Your recruitment billboard is not working. Here’s what to do.
Drive any well-traveled highway and you’ll be inundated with recruiting billboards. In fact, I counted five “Now Hiring!” billboards on a thirty-mile stretch alone. The problem is most of these billboards don’t work. The first rule of any good advertisement is it needs to stand out to be effective. If a billboard looks like every other billboard out there, it gets lost in the noise. Here’s a common scenario I see while working with B2B companies when it comes to talent attraction:
CEO: We need more employees to ship all the orders we have.
HR Manager: I’ve seen a lot of billboards advertising job openings. We should try that.
CEO: That sounds like a great idea! When can the billboard be up?
HR Manager: I’ll call the billboard company right now and see what they can do.
VP of Marketing one month later: Did someone see that we’re running a billboard?
It’s not the HR manager’s fault; the right people aren’t talking to each other.
Attracting and retaining qualified employees is the #1 challenge facing many businesses today. The same old approach to recruiting isn’t working. Forward-thinking companies are looking at their employer brand for the answers.

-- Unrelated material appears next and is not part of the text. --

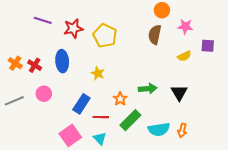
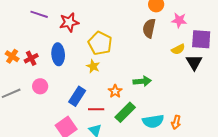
yellow pentagon: (105, 36) -> (100, 43), moved
purple square: (208, 46) -> (201, 39), size x1.5
red cross: (35, 65) -> (31, 58), turned 32
black triangle: (179, 93) -> (194, 62), moved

As Amazon’s Jeff Bezos says, “Your brand is what people say about you when you’re not in the room.”
This doesn’t just apply to attracting customers. The same holds true for reaching potential employees.
An employer brand is the sum of the visual and non-visual aspects that give individuals a reason to believe in an organization and dedicate their careers to fulfilling its mission.
Every company has a brand. The ones that are winning in the Great Resignation take control of their brand narrative to strengthen relationships with existing employees and appeal to job candidates. Here are a few tips for developing an effective employer branding strategy:
1. Find Your Why
According to McKinsey, employees expect their jobs to bring a significant sense of purpose to their lives. Companies that have a clear reason for being appeal to employees who share their values. The first step is getting everyone at the company on the same page about the company’s purpose. That means bringing leadership, operations, human resources, and marketing together to define the company’s “Why”. Simon Sinek’s Start With Why exercise is a great way to do this. His process helps teams articulate the reason organizations exist and helps businesses highlight their unique culture.
2. Bring in Marketing
Don’t leave human resources alone on an island. Businesses must stop thinking about recruiting as a job for HR and team up with marketing. Companies need to get creative to attract the right type of employees, and that’s where marketing comes in. Instead of a generic “Now Hiring!” advertisement, enlist the help of the marketing department or an outside agency to develop a multifaceted campaign to reach applicants via billboards, radio, television, social media posts, and paid social media ads to ensure your job posting is seen and responded to. Take the time to create a stand-out careers page on your website that highlights the company’s culture and benefits. Finally, drive candidates to the page using a memorable URL like work-at-an-awesomecompany.com for the best results.
3. Pay Attention to What’s Working
Marketing’s job is to lead applicants to HR’s door, the same way sales and marketing work together to deliver leads. When HR and marketing are aligned, that’s when the magic happens. Ask applicants where they heard about the job. Was it a Google search or a Facebook ad? Create a dashboard to track where job applicants came from. Prepare a report that looks at website, paid advertising, and social media analytics. Meet regularly as a team to review the results and adjust the campaign. Monitoring a hiring campaign’s activities will help determine how successful it has been and will guide future efforts.
The truth is, the rules of the game have changed. By developing a cohesive employer branding strategy, companies are setting themselves apart from the hundreds of other businesses competing for the same employees. If you do the same, before you know it, you’ll have the right candidates knocking down your door.